A funny thing happened to me, just around the turn of the twenty-first century – I was seized by an urge to write sexy historical romance novels. I wasn’t a newcomer to writing, though I’d never made a career out of it. Call it rather a lifelong passion, from childhood poems to grownup essays and book reviews, to the pair of erotic novels (still in print!) that I wrote in the 1990s, inspired by the discussions raging in my San Francisco feminist community, about what was possible, permissible, or just plain fun to say out loud about female sexual desire.

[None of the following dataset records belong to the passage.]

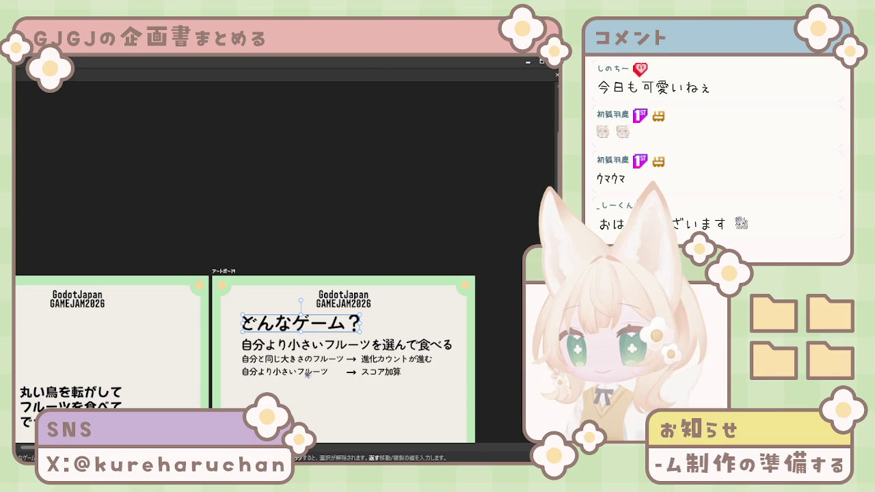
Nudge the whole block of rule text down a little on the artboard
mouse_move(234, 308)
mouse_down()
mouse_move(387, 411)
mouse_move(420, 409)
mouse_move(239, 311)
mouse_up()
click(350, 300)
key(Down)
key(Down)
key(Down)
key(Down)
key(Down)
key(Down)
key(Down)
key(Down)
key(Down)
key(Down)
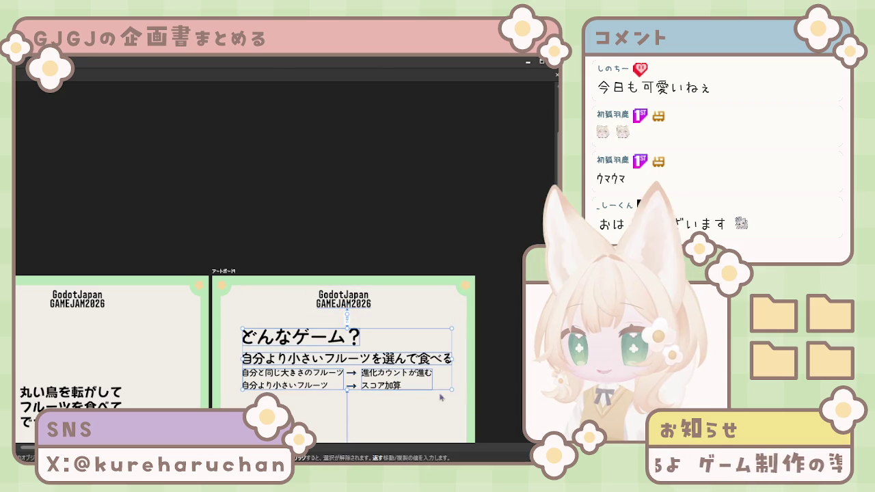
click(498, 347)
scroll(410, 342, down, 3)
scroll(356, 338, down, 1)
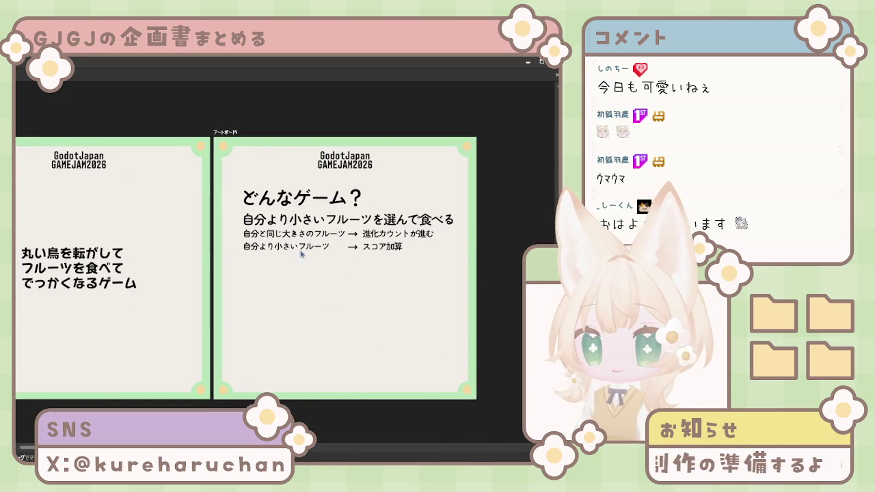
Nudge the fruit rule lines and result texts down two more steps
drag(342, 227, 378, 247)
shift+click(378, 248)
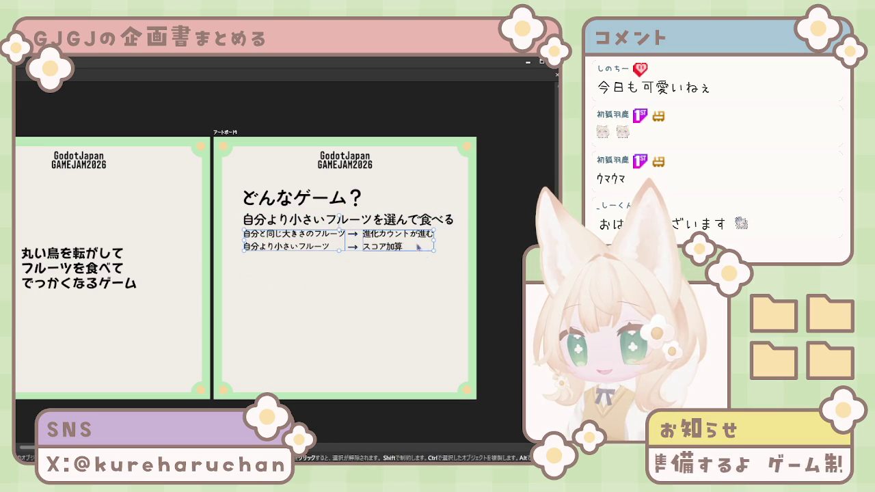
key(Down)
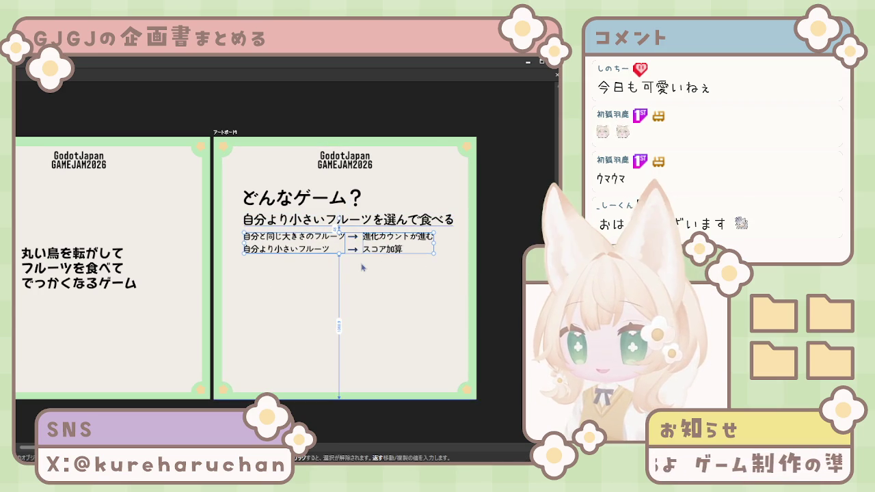
key(Down)
click(391, 315)
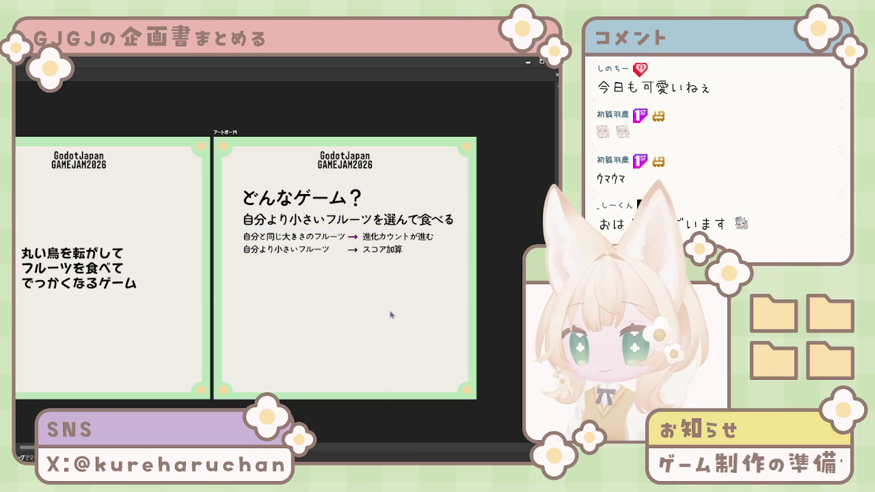
Duplicate the fruit-eating subheading line and position the copy below the rule rows
scroll(356, 301, left, 2)
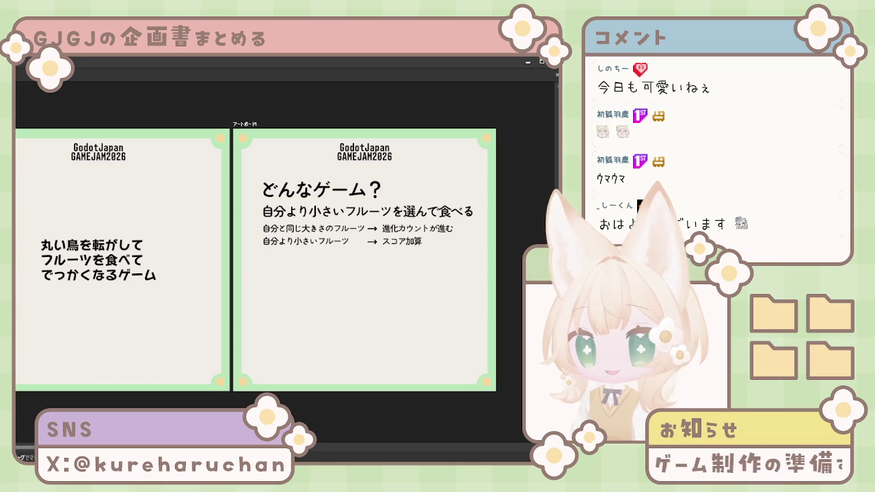
click(271, 213)
drag(300, 218, 301, 267)
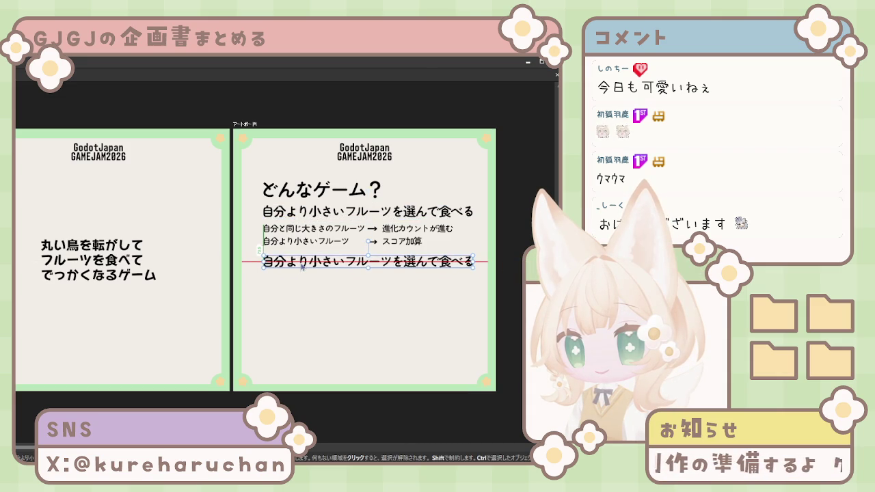
drag(302, 265, 302, 254)
key(Down)
key(Down)
key(Down)
key(Down)
key(Up)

I didn’t write every day; I was a mom after all, and my job as a computer programmer kept me pretty well occupied the rest of the time. But when I had something to say, you couldn’t stop me from getting it down on paper. And suddenly there was a lot to say. My experience writing erotic fiction had gotten me thinking about sexual expression in other historical periods. Which led me to ask questions about what love has to do with sex and sex with love, and what sex and love have to do with freedom and respect between equals.
Or to put it another way, I began taking on the big subjects at the heart of countless lives and also at the heart of romance fiction. And I was lucky enough to do so at a moment when the romance genre was learning to write about sex, with a bracing new explicitness, and in ways that spoke to women’s whole selves through the truths of our fantasy lives.

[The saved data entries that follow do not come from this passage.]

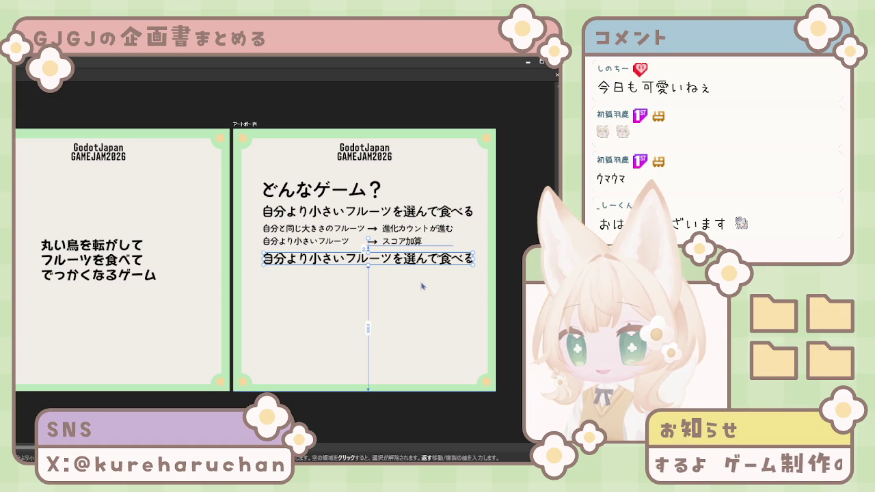
key(Down)
key(Down)
key(Down)
key(Down)
key(Down)
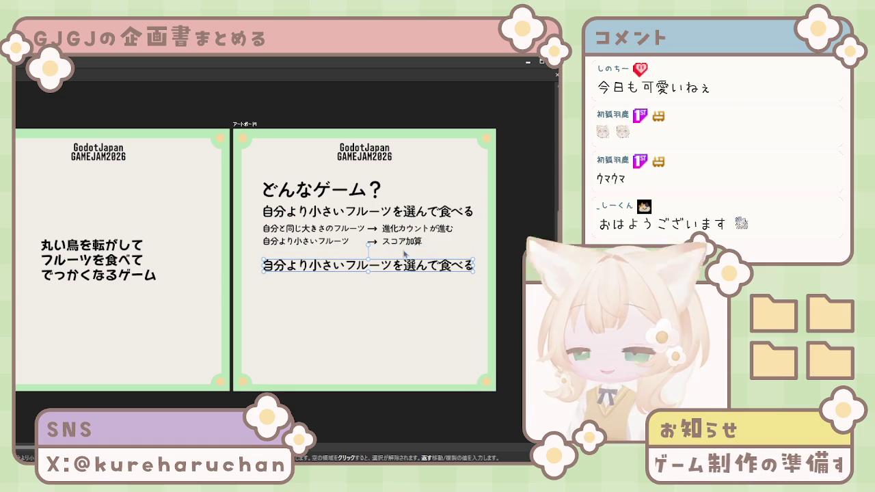
key(Up)
key(Up)
click(402, 294)
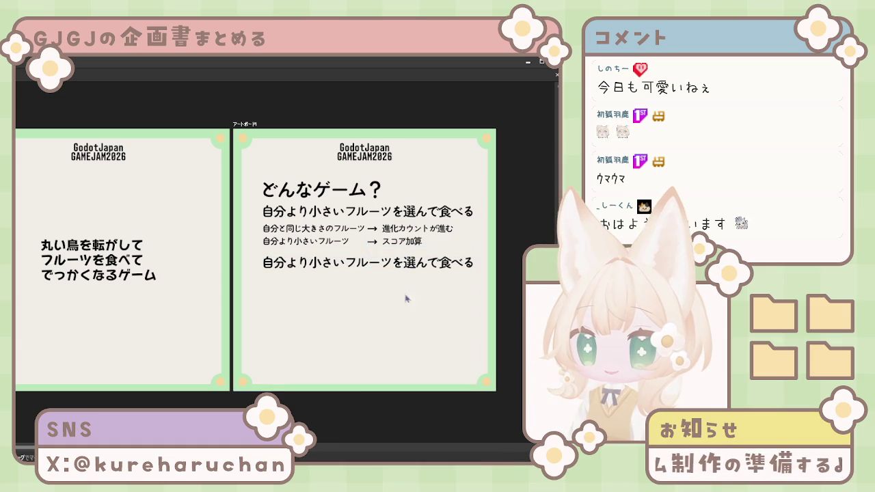
Retype the copy as お邪魔虫を避ける and duplicate the two fruit-condition lines beneath it
click(427, 260)
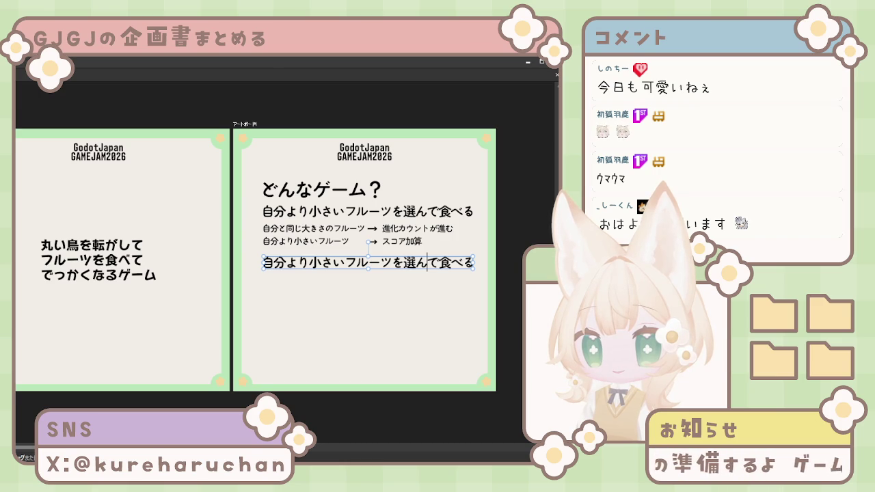
triple_click(467, 262)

Thrilled to find a supportive, enthusiastic community of readers and writers, I wrote four romance novels and one novella. It was the experience of a lifetime, culminating in 2009, when The Edge of Impropriety won Romance Writers of America’s RITA Award for Best Historical Romance.

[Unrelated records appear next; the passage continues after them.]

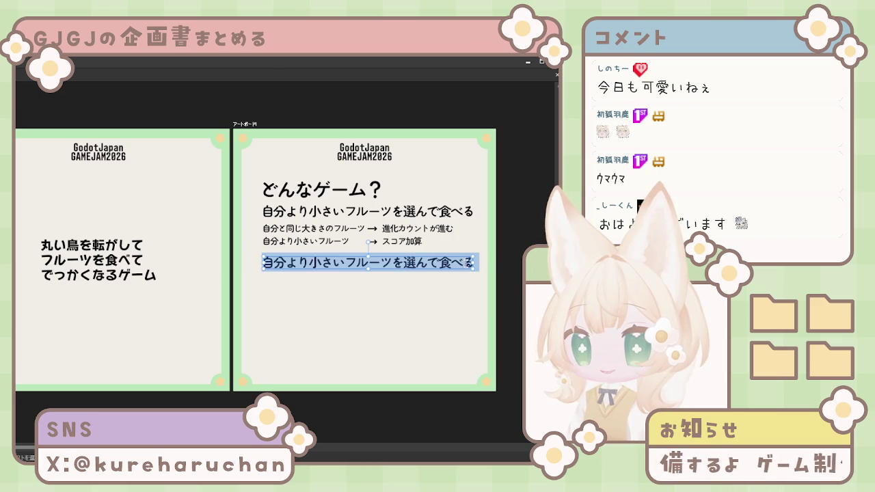
text(お邪魔虫を避ける)
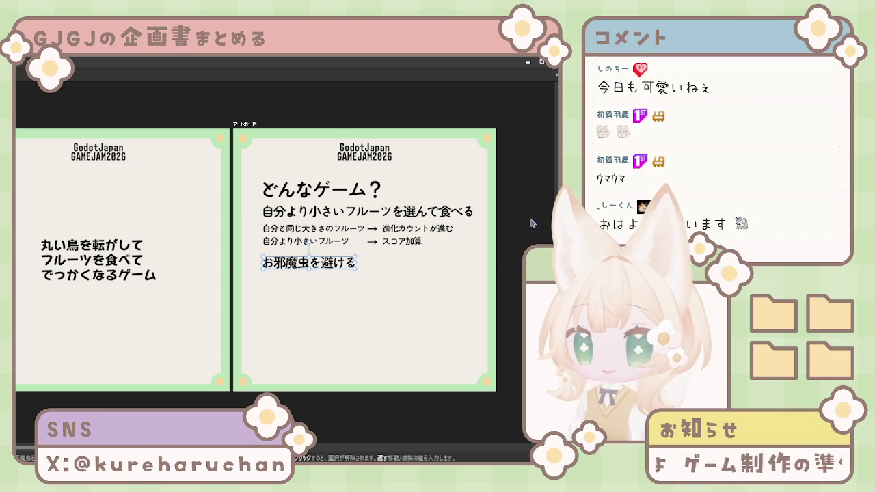
key(Escape)
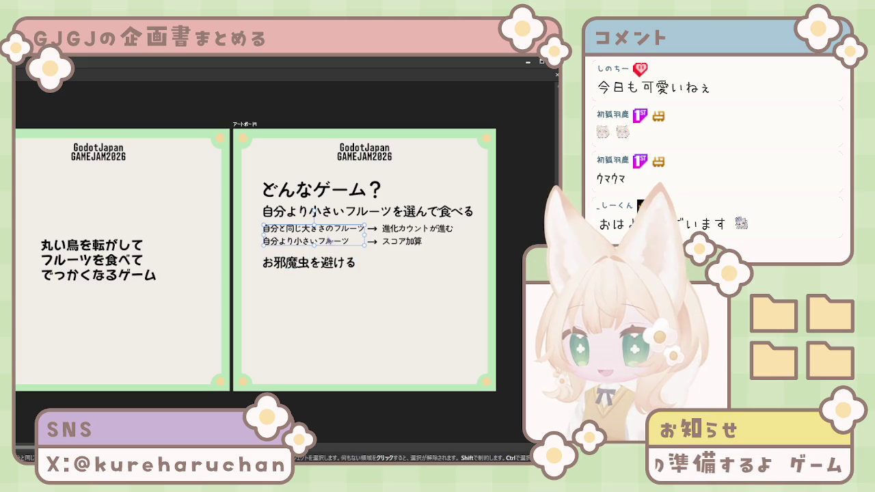
drag(329, 241, 329, 283)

And then, sadly, I found that I’d said all I had to say. But my books remain, even as the romance genre continues to evolve. And I love what I took away from the experience of being a romance writer: an abiding respect for authors who prevail over the long haul in a tough and competitive business; and a deep affection for those (like me) who have their passionate say and move on. And I continue to keep faith with a community that, at its best, is taking on a new set of long-overdue questions about everybody’s right to love, sexual expression, freedom, and respect.
I’m a grandma now. Retired from programming and novel-writing, these days I work alongside Michael, my retired bookseller husband, at our copyediting business, P&M Editorial Services. We love editing romance (check out our website) and recently we’ve begun lovingly re-issuing revised and expanded versions of my romance fiction.